> [EXCERPT PROVIDED]
::::::::
The Company has not granted any loans or guarantees to anyone in the management or any of the directors.
The Board acknowledges the Norwegian Code of Practice for Corporate Governance and the principle of comply or explain. Panoro Energy has implemented this Code and uses its guidelines as the basis for the Board’s governance duties. A report on the corporate governance policy is incorporated in a separate section of this report and is also posted on the Company’s website at www.panoroenergy.com.
The Company has implemented a policy for Ethical Code of Conduct and work diligently to comply with these guidelines. The full policy is enclosed in this annual report (see section Corporate Social Responsibility/ Ethical Code of Conduct).
1: Implementation and reporting on corporate governance
The main objective for Panoro’s Corporate Governance is to develop a strong, sustainable and competitive company in the best interest of the shareholders, employees and society at large, within the laws and regulations of the respective country. The Board of Directors (the Board) and management aim for a controlled and profitable development and long-term creation of growth through well-founded governance principles and risk management.
The Board will give high priority to finding the most appropriate working procedures to achieve, inter alia, the aims covered by these Corporate Governance guidelines and principles.
The Code comprises 15 points. The Corporate Governance report is available on the Company’s website www.panoroenergy.com
Panoro Energy ASA is an independent exploration and production (E&P) company headquartered in London and listed on the Oslo Stock Exchange with ticker PEN. The Company holds production, development, and exploration assets in North and West Africa.
The Company holds production, development, and exploration assets in West and North Africa. Operations in West Africa include Block G consisting of the Okume Complex and Ceiba Field, Block S and Block EG-01 in Equatorial Guinea, the Dussafu License offshore southern Gabon. Operations in Tunisia include the producing TPS Assets, Sfax Offshore Exploration Permit and Ras El Besh Concession.The Company’s business is defined in the Articles of Association §2, which states:
“The Company’s business shall consist of exploration, production, transportation and marketing of oil and natural gas and exploration and/or development of other energy forms, sale of energy as well as other related activities. The business might also involve participation in other similar activities through contribution of equity, loans and/or guarantees”.
::::::::
> [DATASET SECTION]
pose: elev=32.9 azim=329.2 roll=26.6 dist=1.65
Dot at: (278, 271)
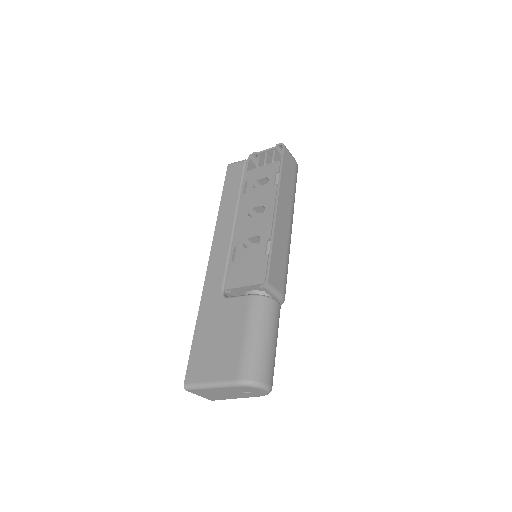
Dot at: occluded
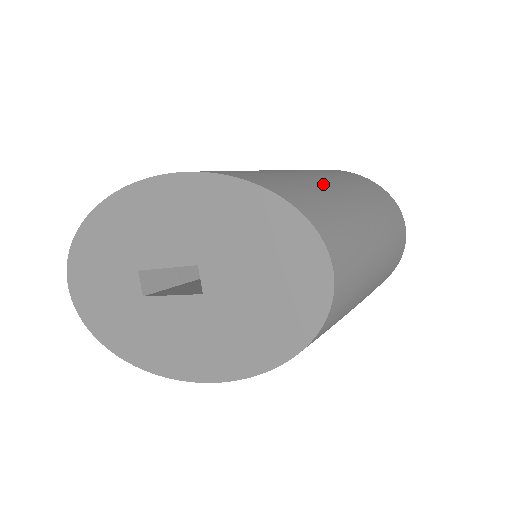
::::::::
> [WORK INSTRUCTIONS]
(a) Please reproduce everything in the Panoro Energy governance excerpt from "The Company has not" down to "Code of Conduct).".
(b) Under what ticker is the company in the Panoro Energy governance excerpt listed on the Oslo Stock Exchange?
(c) Continue the Panoro Energy governance excerpt after its final sentence.

> [SOLVED PROBLEMS]
(a)
The Company has not granted any loans or guarantees to anyone in the management or any of the directors.
The Board acknowledges the Norwegian Code of Practice for Corporate Governance and the principle of comply or explain. Panoro Energy has implemented this Code and uses its guidelines as the basis for the Board’s governance duties. A report on the corporate governance policy is incorporated in a separate section of this report and is also posted on the Company’s website at www.panoroenergy.com.
The Company has implemented a policy for Ethical Code of Conduct and work diligently to comply with these guidelines. The full policy is enclosed in this annual report (see section Corporate Social Responsibility/ Ethical Code of Conduct).

(b) PEN

(c)
As at 31 December 2022, Panoro Energy currently has four reportable segments with exploration and production of oil and gas, by geographic locations being Equatorial Guinea, Gabon, Tunisia and South Africa.
Our vision is to use our experience and competence in enhancing value in projects in Africa to the benefit of the countries we operate in and the shareholders of the Company.
3: Equity and dividends
Panoro Energy’s Board of Directors will ensure that the Company at all times has an equity capital at a level appropriate to its objectives, strategy and risk profile. The oil and gas E&P business is highly capital dependent, requiring Panoro Energy to be sufficiently capitalised. The Board needs to be proactive in order for Panoro Energy to be prepared for changes in the market.
Mandates granted to the Board to increase the Company’s share capital or to purchase own shares will normally be restricted to defined purposes and are normally limited in time to the following year’s Annual General Meeting. Any acquisition of our shares will be carried out through a regulated marketplace at market price, and the Company will not deviate from the principle of equal treatment of all shareholders. If there is limited liquidity in the Company’s shares at the time of such transaction, the Company will consider other ways to ensure equal treatment of all shareholders.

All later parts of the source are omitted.